Dr. Pardis Sabeti is a Professor at the Center for Systems Biology and the Department of Organismic and Evolutionary Biology at Harvard University, Professor of Immunology and Infectious Diseases at the Harvard T.H. Chan School of Public Health, and a core institute member of the Broad Institute of Harvard and MIT, while also serving as a Howard Hughes Medical Institute Investigator. Born in Tehran, she immigrated to the United States at age two and completed her undergraduate degree at MIT, graduate work at Oxford University as a Rhodes Scholar, and earned her medical degree summa cum laude from Harvard Medical School as a Soros Fellow. Her interdisciplinary career uniquely bridges computational genomics, infectious disease research, and clinical medicine, establishing her as a global leader in pathogen surveillance and outbreak response. Dr. Sabeti's strategic vision has positioned her at the forefront of integrating genomic technologies with public health infrastructure to combat emerging infectious threats.
Dr. Sabeti's laboratory has pioneered innovative genomic and computational technologies for detecting, tracking, and containing deadly pathogens, including groundbreaking work during the 2014 Ebola epidemic when her team generated the first large-scale genomic dataset of a high-risk pathogen outbreak. Her research significantly advanced global understanding of viral transmission by demonstrating that the Ebola virus was mutating to enhance human-to-human transmission, while her lab's rapid real-time data sharing set a new standard for outbreak transparency in global health emergencies. The Sabeti lab has made substantial contributions to the genomic surveillance of multiple emerging infectious diseases including Zika virus, Lassa fever, and SARS-CoV-2, with their work elucidating key aspects of viral evolution and transmission dynamics during the COVID-19 pandemic. Her development of field-ready genomic approaches has transformed pathogen surveillance capabilities in resource-limited settings worldwide, advancing scientific understanding of viral adaptation and host-pathogen interactions.
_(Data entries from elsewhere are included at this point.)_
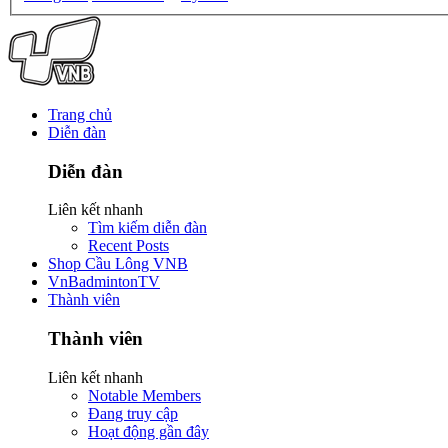
Trang chủ
Diễn đàn
Diễn đàn
Liên kết nhanh
Tìm kiếm diễn đàn
Recent Posts
Shop Cầu Lông VNB
VnBadmintonTV
Thành viên
Thành viên
Liên kết nhanh
Notable Members
Đang truy cập
Hoạt động gần đây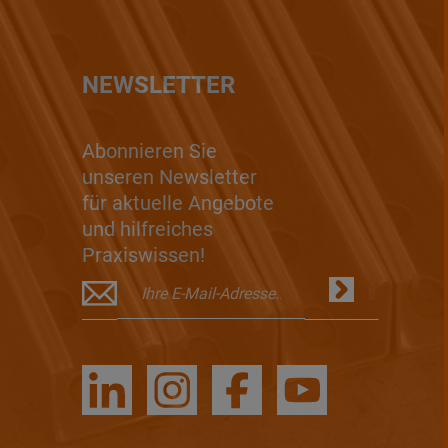
NEWSLETTER
Abonnieren Sie
unseren Newsletter
für aktuelle Angebote
und hilfreiches
Praxiswissen!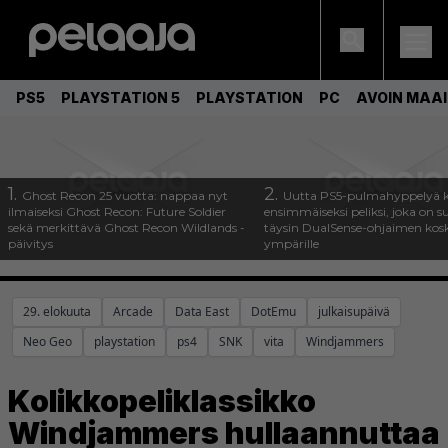
PS5
PLAYSTATION 5
PLAYSTATION
PC
AVOIN MAA
1.
2.
Ghost Recon 25 vuotta: nappaa nyt
Uutta PS5-pulmahyppelyä k
ilmaiseksi Ghost Recon: Future Soldier
ensimmäiseksi peliksi, joka on s
sekä merkittävä Ghost Recon Wildlands -
täysin DualSense-ohjaimen kos
päivitys
ympärille
29. elokuuta
Arcade
Data East
DotEmu
julkaisupäivä
Neo Geo
playstation
ps4
SNK
vita
Windjammers
Kolikkopeliklassikko
Windjammers hullaannuttaa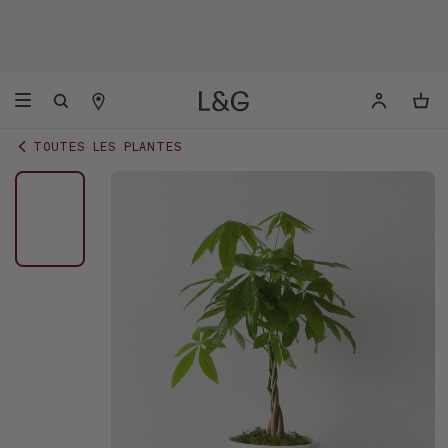
TOUTES LES PLANTES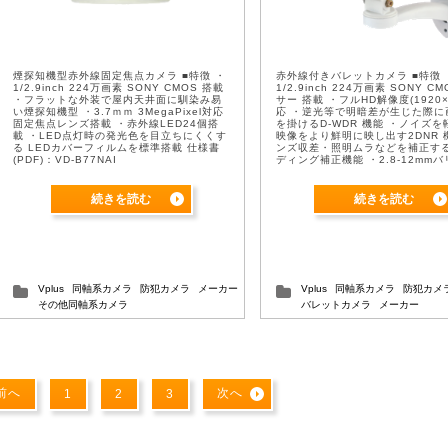
煙探知機型赤外線固定焦点カメラ ■特徴 ・
赤外線付きバレットカメラ ■特徴 
1/2.9inch 224万画素 SONY CMOS 搭載
1/2.9inch 224万画素 SONY C
・フラットな外装で屋内天井⾯に馴染み易
サー 搭載 ・フルHD解像度(1920×
い煙探知機型 ・3.7ｍｍ 3MegaPixel対応
応 ・逆光等で明暗差が⽣じた際に
固定焦点レンズ搭載 ・⾚外線LED24個搭
を掛けるD-WDR 機能 ・ノイズ
載 ・LED点灯時の発光⾊を⽬⽴ちにくくす
映像をより鮮明に映し出す2DNR 
る LEDカバーフィルムを標準搭載 仕様書
ンズ収差・照明ムラなどを補正す
(PDF)：VD-B77NAI
ディング補正機能 ・2.8-12mm
カルレンズ搭載 ・⾚外線LED90個搭
続きを読む
続きを読む
Vplus
同軸系カメラ
防犯カメラ
メーカー
Vplus
同軸系カメラ
防犯カメ
その他同軸系カメラ
バレットカメラ
メーカー
前へ
次へ
1
2
3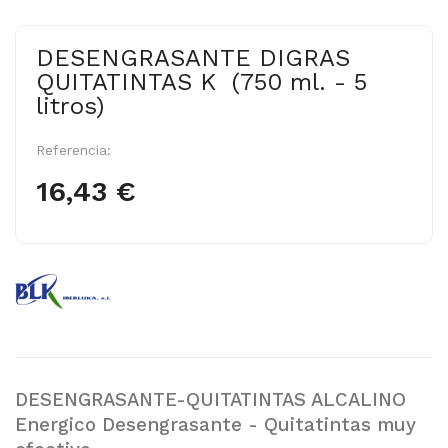
DESENGRASANTE DIGRAS
QUITATINTAS K (750 ml. - 5
litros)
Referencia:
16,43 €
DESENGRASANTE-QUITATINTAS ALCALINO
Energico Desengrasante - Quitatintas muy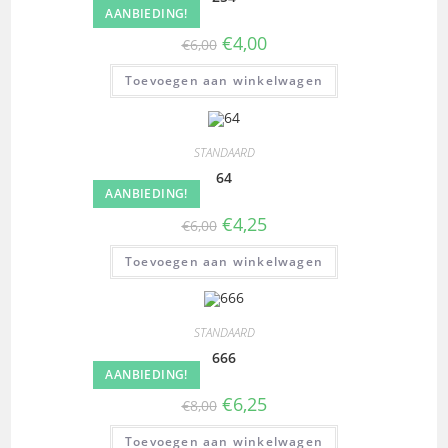
AANBIEDING!
€
4,00
€
6,00
Toevoegen aan winkelwagen
STANDAARD
64
AANBIEDING!
€
4,25
€
6,00
Toevoegen aan winkelwagen
STANDAARD
666
AANBIEDING!
€
6,25
€
8,00
Toevoegen aan winkelwagen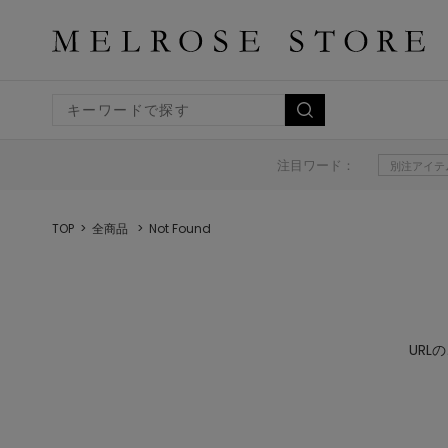
注目ワード：
別注アイテ
TOP
全商品
Not Found
UR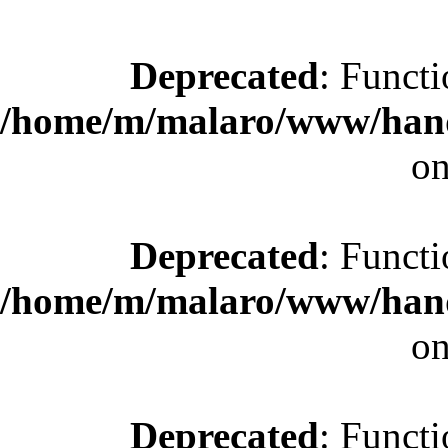
Deprecated
: Functi
/home/m/malaro/www/hande
on
Deprecated
: Functi
/home/m/malaro/www/hande
on
Deprecated
: Functi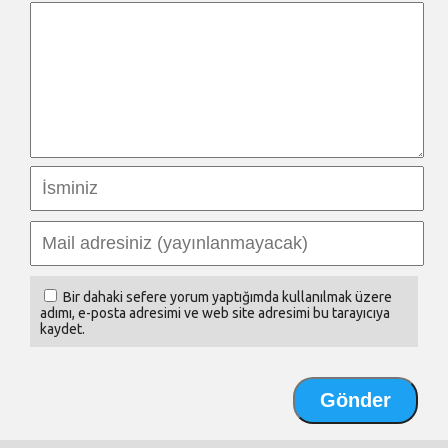
Bir dahaki sefere yorum yaptığımda kullanılmak üzere
adımı, e-posta adresimi ve web site adresimi bu tarayıcıya
kaydet.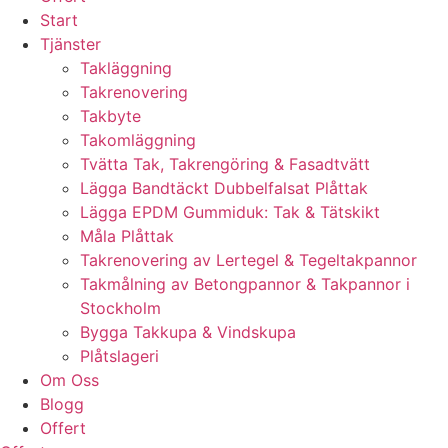
Start
Tjänster
Takläggning
Takrenovering
Takbyte
Takomläggning
Tvätta Tak, Takrengöring & Fasadtvätt
Lägga Bandtäckt Dubbelfalsat Plåttak
Lägga EPDM Gummiduk: Tak & Tätskikt
Måla Plåttak
Takrenovering av Lertegel & Tegeltakpannor
Takmålning av Betongpannor & Takpannor i
Stockholm
Bygga Takkupa & Vindskupa
Plåtslageri
Om Oss
Blogg
Offert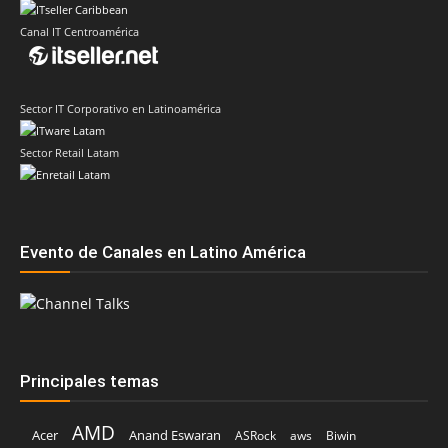
Canal IT Centroamérica
Sector IT Corporativo en Latinoamérica
Sector Retail Latam
Evento de Canales en Latino América
Principales temas
AMD
Acer
Anand Eswaran
ASRock
aws
Biwin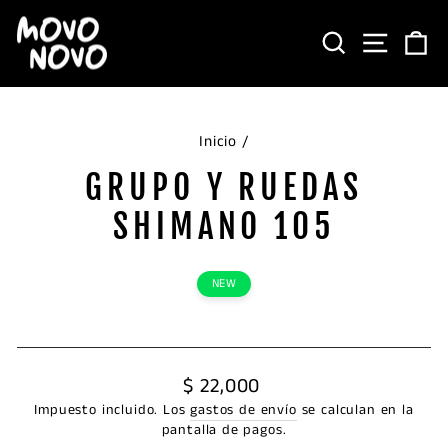
Ir
directamente
BUSCAR
NAVEG
C
al
contenido
Inicio
/
GRUPO Y RUEDAS
SHIMANO 105
NEW
Precio
$ 22,000
habitual
Impuesto incluido. Los
gastos de envío
se calculan en la
pantalla de pagos.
Beyond her research contributions, Dr. Sabeti has been instrumental in building genomic capacity across Africa through co-founding the African Center of Excellence in Genomics of Infectious Disease (ACEGID) in 2014 and launching the TED-Audacious funded Sentinel pandemic preemption system in 2022. She has trained over seventy African scientists through dedicated educational programs and established genome centers throughout West Africa, directly enabling the first diagnoses of Ebola in Sierra Leone and Nigeria during the 2014 outbreak. As a co-founder of SHERLOCK Biosciences and Delve Bio, she bridges academic research with real-world applications, while her service on corporate boards demonstrates her commitment to translating genomic insights into practical solutions. Dr. Sabeti currently leads the CDC-funded New England Pathogen Genomic Centers of Excellence, positioning her at the vanguard of next-generation pandemic preparedness strategies that integrate cutting-edge genomics with public health infrastructure.